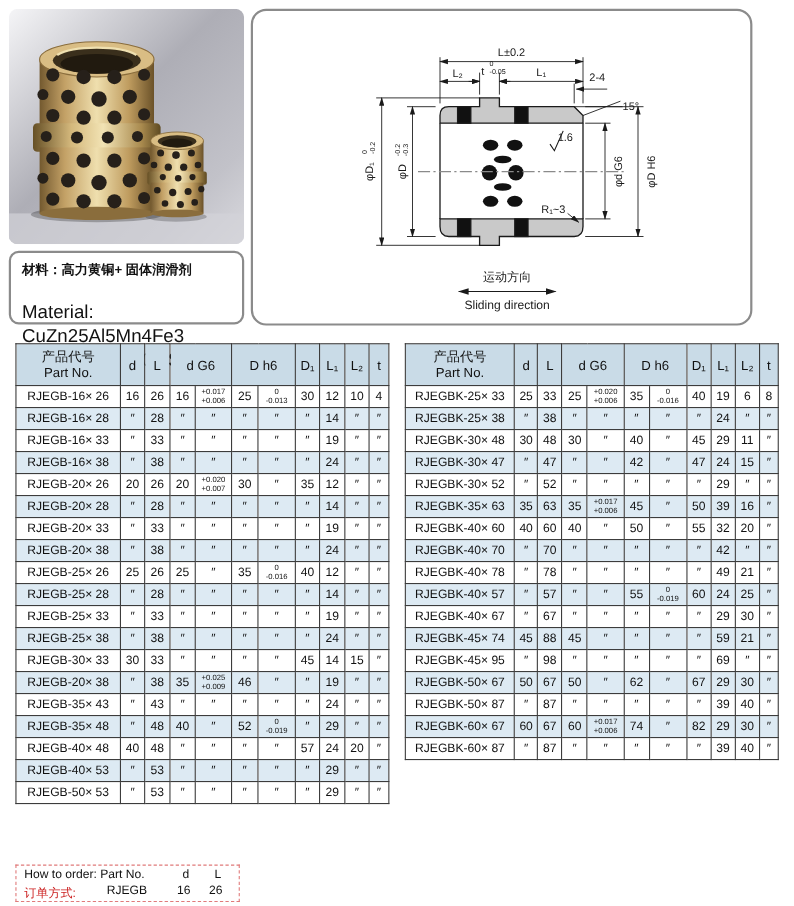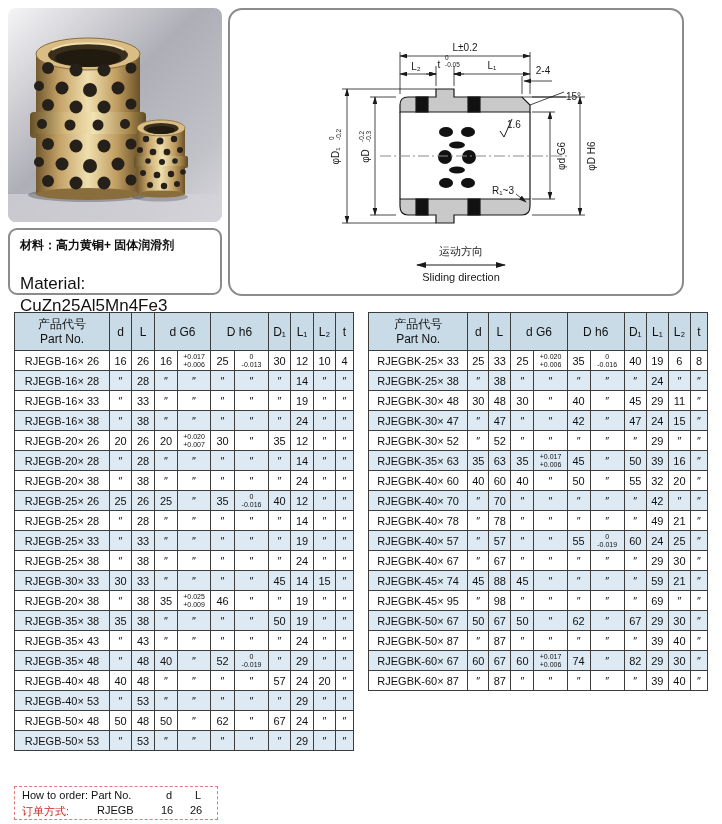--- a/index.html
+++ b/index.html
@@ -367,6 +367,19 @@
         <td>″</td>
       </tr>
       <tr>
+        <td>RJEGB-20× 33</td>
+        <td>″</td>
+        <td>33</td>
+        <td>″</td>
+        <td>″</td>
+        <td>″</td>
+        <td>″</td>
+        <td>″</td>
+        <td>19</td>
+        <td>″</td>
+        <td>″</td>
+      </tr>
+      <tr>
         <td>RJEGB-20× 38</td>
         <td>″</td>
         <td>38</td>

----

Work to be completed
Exclude every image and return the material above exactly.

Result of this exercise
--- a/index.html
+++ b/index.html
@@ -367,6 +367,19 @@
         <td>″</td>
       </tr>
       <tr>
+        <td>RJEGB-20× 33</td>
+        <td>″</td>
+        <td>33</td>
+        <td>″</td>
+        <td>″</td>
+        <td>″</td>
+        <td>″</td>
+        <td>″</td>
+        <td>19</td>
+        <td>″</td>
+        <td>″</td>
+      </tr>
+      <tr>
         <td>RJEGB-20× 38</td>
         <td>″</td>
         <td>38</td>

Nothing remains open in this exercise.